A Comparative Study of s.9 of Criminal and Other Offences (Procedure) Act, 1960 (Act 30); the Security and Intelligence Agencies Act 1996, no.526,); and the true code of practice and the ethics of the Ghana’s Bureau of National Investigation (BNI) in relation to its powers of Arrest and Detention
BRIEFS & MEMOS
The preamble to the 1992 Republican Constitution proclaims: IN EXERCISE of our natural and inalienable right to establish a framework of government which shall secure for ourselves and posterity the blessing of liberty, equality of opportunity and prosperity; IN A SPIRIT of friendship and peace with all peoples of the world: AND IN SOLEMN declaration and affirmation of our commitment to; Freedom, Justice, probity and accountability; The principle that all powers of Government spring from the sovereign Will of the people; The Principle of Universal Adult Suffrage; The Rule of Law; The protection and preservation of fundamental Human Rights and Freedoms, Unity and Stability for our Nation DO HEREBY ADOPT, ENACT AND GIVE TO OURSELVES THIS CONSTITUTION.
COMMENTARY: WHAT ARE THE CODES OF ETHICS & PRACTICE OF THE GHANA’S BNI?
Article 85 of the 1992 Constitution states: ‘No agency, establishment or other organization concerned with national security shall be established except as provided for under this Constitution. It is against this backdrop that the Security and Intelligence Agencies Act 1996; no.526, codified and accordingly, given constitutional authority under which the BNI- an offshoot of the Special Investigations Branch of the (SIB) Police Service, and the [foreign] military intelligence, have to operate? It is submitted that the preamble to the Constitution proclaims the people as the source of authority; and that they derive that authority from God who grant them their natural and alienable rights. It is construed that the people in the exercise of that God-given authority, have given to themselves present Constitution which has among its prime commitments ‘protection and preservation of Fundamental Human Rights and Protections’.
The context is Article 33(5) which states: the rights, duties, declarations and guarantees relating to the fundamental human rights and freedoms specifically mentioned in this Chapter shall not be regarded as excluding others not specifically mentioned which are considered to be inherent in a democracy and intended to secure the freedom and dignity of man. [the dignity here includes the woman]. In keeping faith with this commitments and to rebury the omens of the Re Akoto and Others (1961), in relation to its consistency with the interpretation of the Art 13(1) of the 1960 Republican Constitution as against the Preventive Detention Act (PDA) of 1958 (No.17), the 1992 Constitution makes a glaring trenches of laws that guarantee fundamental human rights and freedoms, not forgetting constitutional provisions that are protected and preserved by the courts and a national human rights institution, the Commission on Human Rights and Administration Justice (see Chapter 5, the 1992 Constitution) [see Re: Akoto and The Supreme Court Revisited].
Yet the repeated questions of the ordinary Ghanaian are: what are the standard codes of practice of the BNI personnel in forecasting for example, the outcome of a political party internal presidential or national presidential election contest? Are they to operate in the same way as the police? Or is the Bureau immune to constitutional provisions designed to guarantee civil liberties in relations to its powers of arrest and detention? If not, how are they [supposed] to be regulated?
This brings us to the Security and Intelligence Agencies Act 1996 [which has been in force since 30 December 1996. It makes provisions in respect of National Security Council, and provides for the institution of Regional and District Security Councils; and specifies for example, other State agencies responsible for the implementation of government policies regarding State security.

##########

Reproduce word for word the part of the BNI commentary that begins at "This brings us" and ends after "regarding State security.".

##########

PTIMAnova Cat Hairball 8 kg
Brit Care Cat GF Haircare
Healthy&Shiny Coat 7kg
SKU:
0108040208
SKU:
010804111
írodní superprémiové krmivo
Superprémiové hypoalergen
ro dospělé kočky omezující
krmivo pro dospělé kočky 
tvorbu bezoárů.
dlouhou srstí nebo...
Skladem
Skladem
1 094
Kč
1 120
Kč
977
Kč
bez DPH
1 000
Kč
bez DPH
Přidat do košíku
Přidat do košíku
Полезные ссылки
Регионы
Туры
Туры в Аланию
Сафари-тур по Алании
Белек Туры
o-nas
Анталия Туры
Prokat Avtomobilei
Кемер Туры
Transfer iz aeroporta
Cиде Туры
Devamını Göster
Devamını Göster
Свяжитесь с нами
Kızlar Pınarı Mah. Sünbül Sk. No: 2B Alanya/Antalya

##########

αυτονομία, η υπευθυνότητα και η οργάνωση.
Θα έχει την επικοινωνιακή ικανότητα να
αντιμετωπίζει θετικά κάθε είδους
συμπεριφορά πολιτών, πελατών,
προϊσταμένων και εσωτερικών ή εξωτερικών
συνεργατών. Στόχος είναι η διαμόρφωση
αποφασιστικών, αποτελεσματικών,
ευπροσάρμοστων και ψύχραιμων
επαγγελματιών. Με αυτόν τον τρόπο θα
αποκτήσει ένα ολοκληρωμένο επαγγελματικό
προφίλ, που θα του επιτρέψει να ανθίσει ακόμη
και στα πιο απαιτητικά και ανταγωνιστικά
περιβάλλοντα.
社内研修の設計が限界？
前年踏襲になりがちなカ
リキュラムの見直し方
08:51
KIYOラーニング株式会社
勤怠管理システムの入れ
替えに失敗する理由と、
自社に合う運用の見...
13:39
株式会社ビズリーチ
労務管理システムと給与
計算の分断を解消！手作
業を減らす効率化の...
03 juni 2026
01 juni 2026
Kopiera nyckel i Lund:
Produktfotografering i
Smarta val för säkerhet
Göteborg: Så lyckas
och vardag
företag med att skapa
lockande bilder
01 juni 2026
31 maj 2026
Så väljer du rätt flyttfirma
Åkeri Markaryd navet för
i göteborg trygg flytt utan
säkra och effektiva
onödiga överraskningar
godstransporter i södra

##########

COMPLETED TASK:
This brings us to the Security and Intelligence Agencies Act 1996 [which has been in force since 30 December 1996. It makes provisions in respect of National Security Council, and provides for the institution of Regional and District Security Councils; and specifies for example, other State agencies responsible for the implementation of government policies regarding State security.